This week I entered a photo competition coordinated by my friends Jenn and Gabrielle (through their organization The Spotlight Project) for which the theme was “Show us your neighbourhood’s personality”. Dan and I both submitted photos which you can see in the online gallery here. Looking through the entries got me thinking about my neighbourhood here in Quito and how it has gradually, imperceptibly, become a part of me.
When I think of what defines my community here I think of the taxi drivers who have engaged me in fascinating, educational conversations, and others who have seen my gringa face and done their best to swindle me. I think of the graffiti that covers the abandoned buildings and walls of the city- it is sometimes political, sometimes crude, and often very beautiful. I will remember Quito through the lens of Parque Carolina on Sunday afternoons, filled with amorous couples, soccer-playing families and endless children. Unfortunately, what I will also remember is the sight of Styrofoam containers, wrappers and empty pop bottles that overflow out of the garbage cans and coat every free spot of grass. I will remember the grinding poverty reflected in the faces of the kids juggling limes at intersections. I will think of salsa music, ceviche, empanadas, and the warmth of the people who have made us feel at home here.
I have to wonder: to what extent do the places in which we live become a part of us? When we leave, how much of our experience lingers – what do we take with us? More importantly, perhaps, what do we leave behind?
Reading my friend (and co-worker) Holly's recent blog post made me realize that what matters most about our experience in Quito may be the relationships that have grown during our time here. Living and working in a culture that is sometimes delightful and sometimes baffling has caused us teachers to forge a deep bond built on shared experience (dare I compare it to a soldier at war?) I hope we will all keep in touch - but the truth is we will all move on to vastly different experiences and, Facebook and Skype notwithstanding, those relationships will change.

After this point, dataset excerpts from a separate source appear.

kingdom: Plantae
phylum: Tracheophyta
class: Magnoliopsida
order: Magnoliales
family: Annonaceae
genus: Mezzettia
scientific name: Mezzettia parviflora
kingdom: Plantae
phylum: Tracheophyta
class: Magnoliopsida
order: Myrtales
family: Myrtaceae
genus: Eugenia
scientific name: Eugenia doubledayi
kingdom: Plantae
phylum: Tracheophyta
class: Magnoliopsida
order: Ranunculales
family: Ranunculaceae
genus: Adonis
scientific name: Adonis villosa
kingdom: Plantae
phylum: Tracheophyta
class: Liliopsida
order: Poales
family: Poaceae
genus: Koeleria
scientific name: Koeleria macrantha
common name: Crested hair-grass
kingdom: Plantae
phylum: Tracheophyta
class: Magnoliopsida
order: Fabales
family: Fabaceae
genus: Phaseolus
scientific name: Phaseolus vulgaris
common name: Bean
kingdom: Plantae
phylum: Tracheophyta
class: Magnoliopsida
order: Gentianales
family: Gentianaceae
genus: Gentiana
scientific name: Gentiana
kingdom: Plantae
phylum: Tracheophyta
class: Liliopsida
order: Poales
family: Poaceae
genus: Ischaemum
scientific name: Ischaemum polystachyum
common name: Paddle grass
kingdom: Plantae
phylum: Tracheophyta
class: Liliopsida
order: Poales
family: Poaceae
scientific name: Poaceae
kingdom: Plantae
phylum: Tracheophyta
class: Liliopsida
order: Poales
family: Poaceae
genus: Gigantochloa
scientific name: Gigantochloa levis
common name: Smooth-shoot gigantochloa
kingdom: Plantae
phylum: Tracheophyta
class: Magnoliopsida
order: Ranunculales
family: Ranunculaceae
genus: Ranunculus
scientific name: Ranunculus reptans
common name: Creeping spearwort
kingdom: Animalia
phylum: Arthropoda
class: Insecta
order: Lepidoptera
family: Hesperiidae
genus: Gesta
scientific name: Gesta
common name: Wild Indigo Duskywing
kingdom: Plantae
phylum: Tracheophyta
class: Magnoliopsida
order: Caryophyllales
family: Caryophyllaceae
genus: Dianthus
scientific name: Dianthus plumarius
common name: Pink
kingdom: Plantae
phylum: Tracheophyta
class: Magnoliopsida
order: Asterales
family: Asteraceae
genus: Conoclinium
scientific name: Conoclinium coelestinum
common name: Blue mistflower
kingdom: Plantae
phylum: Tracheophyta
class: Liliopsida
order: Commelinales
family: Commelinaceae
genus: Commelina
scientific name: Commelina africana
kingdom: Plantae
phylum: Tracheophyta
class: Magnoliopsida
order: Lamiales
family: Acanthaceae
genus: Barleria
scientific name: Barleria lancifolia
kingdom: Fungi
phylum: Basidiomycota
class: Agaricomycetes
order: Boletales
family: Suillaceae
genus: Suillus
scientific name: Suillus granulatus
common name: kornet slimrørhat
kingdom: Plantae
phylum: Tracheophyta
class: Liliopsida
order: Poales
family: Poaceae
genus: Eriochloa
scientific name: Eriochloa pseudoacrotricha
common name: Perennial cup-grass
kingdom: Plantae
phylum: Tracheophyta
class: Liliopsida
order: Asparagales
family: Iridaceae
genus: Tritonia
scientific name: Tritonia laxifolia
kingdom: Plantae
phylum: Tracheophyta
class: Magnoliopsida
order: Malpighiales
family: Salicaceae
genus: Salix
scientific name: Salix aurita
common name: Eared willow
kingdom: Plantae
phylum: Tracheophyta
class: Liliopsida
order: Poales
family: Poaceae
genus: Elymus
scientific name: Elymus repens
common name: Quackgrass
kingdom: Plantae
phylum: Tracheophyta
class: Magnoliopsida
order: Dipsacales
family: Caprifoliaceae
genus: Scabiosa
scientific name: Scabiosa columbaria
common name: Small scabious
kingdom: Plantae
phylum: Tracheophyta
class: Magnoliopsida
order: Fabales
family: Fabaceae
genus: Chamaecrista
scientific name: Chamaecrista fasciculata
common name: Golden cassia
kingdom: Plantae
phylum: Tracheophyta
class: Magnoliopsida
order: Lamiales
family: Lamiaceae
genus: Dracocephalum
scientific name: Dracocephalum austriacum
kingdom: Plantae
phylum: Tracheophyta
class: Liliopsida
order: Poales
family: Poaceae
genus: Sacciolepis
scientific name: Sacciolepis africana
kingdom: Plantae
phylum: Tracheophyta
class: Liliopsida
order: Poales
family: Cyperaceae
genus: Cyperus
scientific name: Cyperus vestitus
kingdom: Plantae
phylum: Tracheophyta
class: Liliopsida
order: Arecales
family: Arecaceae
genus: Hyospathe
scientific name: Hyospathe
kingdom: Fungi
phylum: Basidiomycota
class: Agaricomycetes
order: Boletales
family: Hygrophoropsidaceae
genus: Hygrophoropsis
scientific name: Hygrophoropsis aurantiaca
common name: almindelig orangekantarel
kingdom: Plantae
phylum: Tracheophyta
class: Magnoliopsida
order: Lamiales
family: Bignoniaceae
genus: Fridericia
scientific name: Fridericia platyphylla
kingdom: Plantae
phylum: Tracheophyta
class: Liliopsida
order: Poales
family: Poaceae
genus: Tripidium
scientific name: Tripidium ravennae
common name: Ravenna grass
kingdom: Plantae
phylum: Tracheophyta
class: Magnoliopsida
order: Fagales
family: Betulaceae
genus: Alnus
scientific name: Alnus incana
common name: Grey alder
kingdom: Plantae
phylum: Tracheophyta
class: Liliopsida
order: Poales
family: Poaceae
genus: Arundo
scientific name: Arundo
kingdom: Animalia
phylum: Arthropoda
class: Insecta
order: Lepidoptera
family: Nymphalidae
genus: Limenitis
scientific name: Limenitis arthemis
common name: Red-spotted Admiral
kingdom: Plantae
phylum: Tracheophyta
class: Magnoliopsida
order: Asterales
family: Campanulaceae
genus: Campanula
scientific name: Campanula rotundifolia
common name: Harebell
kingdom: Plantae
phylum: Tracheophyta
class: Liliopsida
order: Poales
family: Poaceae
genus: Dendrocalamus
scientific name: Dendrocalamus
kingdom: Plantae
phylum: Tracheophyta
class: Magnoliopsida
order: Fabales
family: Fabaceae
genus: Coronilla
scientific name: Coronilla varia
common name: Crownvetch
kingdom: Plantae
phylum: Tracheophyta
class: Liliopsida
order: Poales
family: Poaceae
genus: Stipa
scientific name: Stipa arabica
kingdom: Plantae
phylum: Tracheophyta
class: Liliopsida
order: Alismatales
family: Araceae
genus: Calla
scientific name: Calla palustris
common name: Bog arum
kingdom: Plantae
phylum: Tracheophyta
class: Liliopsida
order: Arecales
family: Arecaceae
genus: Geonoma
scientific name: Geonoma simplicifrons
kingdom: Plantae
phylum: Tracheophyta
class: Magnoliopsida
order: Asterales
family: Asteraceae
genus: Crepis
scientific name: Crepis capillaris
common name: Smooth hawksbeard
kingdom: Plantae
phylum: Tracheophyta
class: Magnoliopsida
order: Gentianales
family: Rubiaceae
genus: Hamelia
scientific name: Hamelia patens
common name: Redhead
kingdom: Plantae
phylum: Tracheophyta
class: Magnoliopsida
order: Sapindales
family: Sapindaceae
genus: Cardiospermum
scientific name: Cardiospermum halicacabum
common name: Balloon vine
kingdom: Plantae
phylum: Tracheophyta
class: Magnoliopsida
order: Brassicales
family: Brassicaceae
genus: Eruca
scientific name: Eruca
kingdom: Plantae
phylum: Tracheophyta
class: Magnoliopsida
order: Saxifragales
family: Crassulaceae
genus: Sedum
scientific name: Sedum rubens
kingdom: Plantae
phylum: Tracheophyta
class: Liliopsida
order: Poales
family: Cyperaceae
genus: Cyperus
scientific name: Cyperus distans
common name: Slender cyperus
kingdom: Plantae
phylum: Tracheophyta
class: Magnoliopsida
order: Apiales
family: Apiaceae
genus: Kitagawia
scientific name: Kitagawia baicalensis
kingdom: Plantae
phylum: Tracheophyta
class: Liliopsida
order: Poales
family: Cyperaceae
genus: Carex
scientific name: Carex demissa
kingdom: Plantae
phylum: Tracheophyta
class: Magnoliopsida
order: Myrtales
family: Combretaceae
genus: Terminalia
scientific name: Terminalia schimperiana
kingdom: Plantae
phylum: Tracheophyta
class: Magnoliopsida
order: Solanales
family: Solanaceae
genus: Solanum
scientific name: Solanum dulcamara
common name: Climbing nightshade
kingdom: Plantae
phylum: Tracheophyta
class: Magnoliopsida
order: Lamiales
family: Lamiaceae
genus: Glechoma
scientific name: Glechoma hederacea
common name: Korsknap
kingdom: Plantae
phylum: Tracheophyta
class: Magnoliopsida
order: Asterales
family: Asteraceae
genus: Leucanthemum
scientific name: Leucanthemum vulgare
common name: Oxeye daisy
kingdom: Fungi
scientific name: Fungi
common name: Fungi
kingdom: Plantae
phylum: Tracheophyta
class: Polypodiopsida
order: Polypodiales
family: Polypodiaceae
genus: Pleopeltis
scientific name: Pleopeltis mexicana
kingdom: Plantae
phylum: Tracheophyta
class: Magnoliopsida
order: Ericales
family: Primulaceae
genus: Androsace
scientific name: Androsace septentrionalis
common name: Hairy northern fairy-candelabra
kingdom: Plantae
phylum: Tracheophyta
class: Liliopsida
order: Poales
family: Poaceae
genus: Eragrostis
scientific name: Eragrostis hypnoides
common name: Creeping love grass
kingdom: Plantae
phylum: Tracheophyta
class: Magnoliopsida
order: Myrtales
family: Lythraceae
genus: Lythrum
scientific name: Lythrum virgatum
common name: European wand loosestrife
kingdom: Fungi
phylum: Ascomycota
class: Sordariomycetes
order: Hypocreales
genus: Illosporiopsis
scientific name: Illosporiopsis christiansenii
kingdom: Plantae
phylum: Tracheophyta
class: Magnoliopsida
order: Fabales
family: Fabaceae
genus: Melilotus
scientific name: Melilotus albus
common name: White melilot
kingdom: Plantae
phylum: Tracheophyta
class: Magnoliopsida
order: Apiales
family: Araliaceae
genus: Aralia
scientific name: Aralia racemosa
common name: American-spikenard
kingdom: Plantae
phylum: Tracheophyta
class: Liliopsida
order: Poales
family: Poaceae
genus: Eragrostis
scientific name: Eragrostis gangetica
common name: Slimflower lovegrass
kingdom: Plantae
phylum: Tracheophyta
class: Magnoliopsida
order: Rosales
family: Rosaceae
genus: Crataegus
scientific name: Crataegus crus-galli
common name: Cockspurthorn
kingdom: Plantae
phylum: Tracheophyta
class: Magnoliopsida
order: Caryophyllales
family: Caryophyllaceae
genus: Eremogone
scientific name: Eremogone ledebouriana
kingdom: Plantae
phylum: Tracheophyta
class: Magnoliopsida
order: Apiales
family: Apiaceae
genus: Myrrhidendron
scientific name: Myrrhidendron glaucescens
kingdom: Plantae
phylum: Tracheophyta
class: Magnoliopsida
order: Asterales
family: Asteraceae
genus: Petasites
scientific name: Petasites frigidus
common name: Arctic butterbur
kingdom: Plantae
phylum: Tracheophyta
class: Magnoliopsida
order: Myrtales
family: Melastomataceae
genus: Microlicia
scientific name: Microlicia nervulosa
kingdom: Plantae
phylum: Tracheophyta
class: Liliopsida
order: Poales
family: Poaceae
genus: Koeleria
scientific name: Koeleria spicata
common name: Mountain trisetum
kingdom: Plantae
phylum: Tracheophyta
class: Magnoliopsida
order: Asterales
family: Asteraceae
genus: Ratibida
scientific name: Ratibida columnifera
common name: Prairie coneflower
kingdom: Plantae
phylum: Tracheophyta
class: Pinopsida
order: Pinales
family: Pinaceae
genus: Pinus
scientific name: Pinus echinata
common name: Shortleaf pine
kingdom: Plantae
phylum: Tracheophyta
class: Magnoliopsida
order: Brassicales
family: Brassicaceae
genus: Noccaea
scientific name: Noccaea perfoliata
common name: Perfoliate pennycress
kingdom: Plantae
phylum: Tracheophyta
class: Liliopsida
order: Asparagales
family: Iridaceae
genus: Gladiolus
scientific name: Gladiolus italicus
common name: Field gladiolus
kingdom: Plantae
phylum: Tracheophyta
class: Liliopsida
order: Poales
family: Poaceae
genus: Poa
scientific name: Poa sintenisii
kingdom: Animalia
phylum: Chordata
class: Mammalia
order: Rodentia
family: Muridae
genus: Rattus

In school, likewise, I am sure some students will forget our names by September, but perhaps there will be one or two who will have been changed in some way, who will remember me or Dan as a person who made an impact on their life. I hope so. In a life and a world that is so transient, I like to think that a human connection is what makes life meaningful, and what helps us appreciate the here and the now. I hope that over the next few weeks I will remember to cherish this place- and the people that populate my little world here - to the fullest.